Fighting escalates in largest Palestinian camp in Lebanon

Friday 21/08/2015

Extremism aggravates a situation which is already complicated

SIDON (Lebanon) - Three people were killed in clashes overnight and into Tuesday morning between rival armed groups in Lebanon's largest Palestinian refugee camp, near southern Sidon, medical sources said.

The fighting between the Jund al-Sham Islamist group and members of Palestinian President Mahmud Abbas's Fatah movement prompted hundreds of residents to flee Ain al-Helweh camp and shelter in nearby mosques.

Medical sources said at least 35 people were wounded, with ambulances unable to enter the camp to retrieve more injured because of the intensity of the clashes.

At least two of the dead were Fatah members, one of them an officer, Palestinian sources said. The identity of the third person was unclear.

The sound of fierce gunfire and rocket fire could be heard in neighbouring Sidon on Tuesday morning, although the fighting appeared to have eased somewhat by midday.

The Lebanese army reinforced its positions at the four main entrances to Ain al-Helweh.

Soldiers were allowing those able to reach the entrances to leave the camp, but preventing anyone from entering, a correspondent said.

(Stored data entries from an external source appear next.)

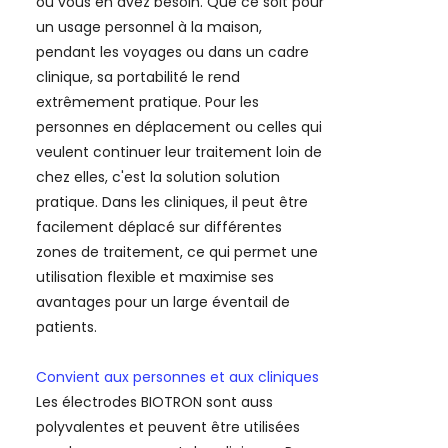
où vous en avez besoin. Que ce soit pour
un usage personnel à la maison,
pendant les voyages ou dans un cadre
clinique, sa portabilité le rend
extrêmement pratique. Pour les
personnes en déplacement ou celles qui
veulent continuer leur traitement loin de
chez elles, c'est la solution solution
pratique. Dans les cliniques, il peut être
facilement déplacé sur différentes
zones de traitement, ce qui permet une
utilisation flexible et maximise ses
avantages pour un large éventail de
patients.
Convient aux personnes et aux cliniques
Les électrodes BIOTRON sont auss
polyvalentes et peuvent être utilisées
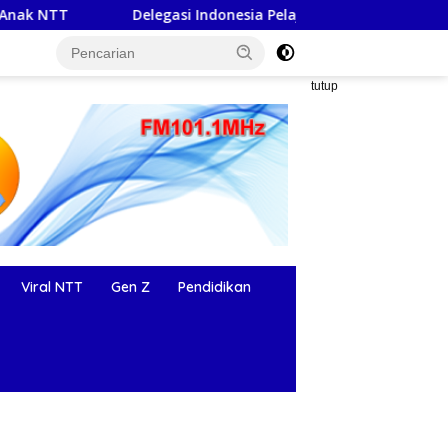
legasi Indonesia Pelajari Teknologi Pengolahan Sampah dan Air
tutup
Viral NTT
Gen Z
Pendidikan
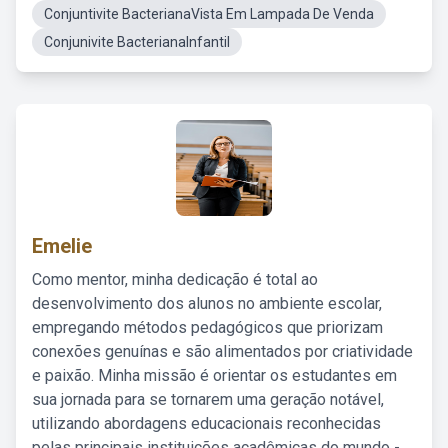
Conjuntivite BacterianaVista Em Lampada De Venda
Conjunivite BacterianaInfantil
Emelie
Como mentor, minha dedicação é total ao
desenvolvimento dos alunos no ambiente escolar,
empregando métodos pedagógicos que priorizam
conexões genuínas e são alimentados por criatividade
e paixão. Minha missão é orientar os estudantes em
sua jornada para se tornarem uma geração notável,
utilizando abordagens educacionais reconhecidas
pelas principais instituições acadêmicas do mundo -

At a mosque near the camp, some 900 people were sheltering after fleeing the violence, many of them Palestinians already displaced by the war in Syria.

The courtyard was filled with children playing games, while adults mostly sat inside.

One lady prepared sandwiches as others listened to the news on the radio to try to find out how long they might be displaced for.

A man who gave his name as Abu Khaled, originally from the Yarmuk refugee camp on the outskirts of Damascus, bemoaned the cramped conditions in the overwhelmed mosque.

"There are charities giving out bits of aid, but it isn't going to everyone," he said.

"I regret leaving Syria. I could have taken refuge in Damascus instead of in a war zone like Ain al-Helweh," he added.

Jamila Shami, who sat hugging her three children in the mosque's courtyard, said they had fled when they heard the sound of fighting.

"We left the camp so quickly we had no time to bring luggage or food with us," she said.

"We cannot bear any more suffering. Our children ask us why we didn't leave Yarmuk for somewhere inside Syria.

"In Yarmuk we used to hear bullets and shelling and here we hear it too."

The clashes in Ain al-Helweh first broke out on Saturday after two Fatah members were killed during an apparent assassination attempt by Islamists on a leading Fatah official.

They continued sporadically throughout the weekend.

Tensions have been running high for months between Palestinian factions and Islamists inside Ain al-Helweh, which is impoverished and overcrowded.

By long-standing convention, the army does not enter Palestinian refugee camps in Lebanon, leaving the factions themselves to handle security.

That has created lawless areas in many camps, and Ain al-Helweh has gained notoriety as a refuge for extremists and fugitives.

But the camp is also home to more than 54,000 registered Palestinian refugees who have been joined in recent years by thousands of Palestinians fleeing the conflict in Syria.

More than 450,000 Palestinians are registered in Lebanon with the UN agency for Palestinian refugees UNRWA.

Most live in squalid conditions in 12 official refugee camps and face a variety of legal restrictions, including on their employment.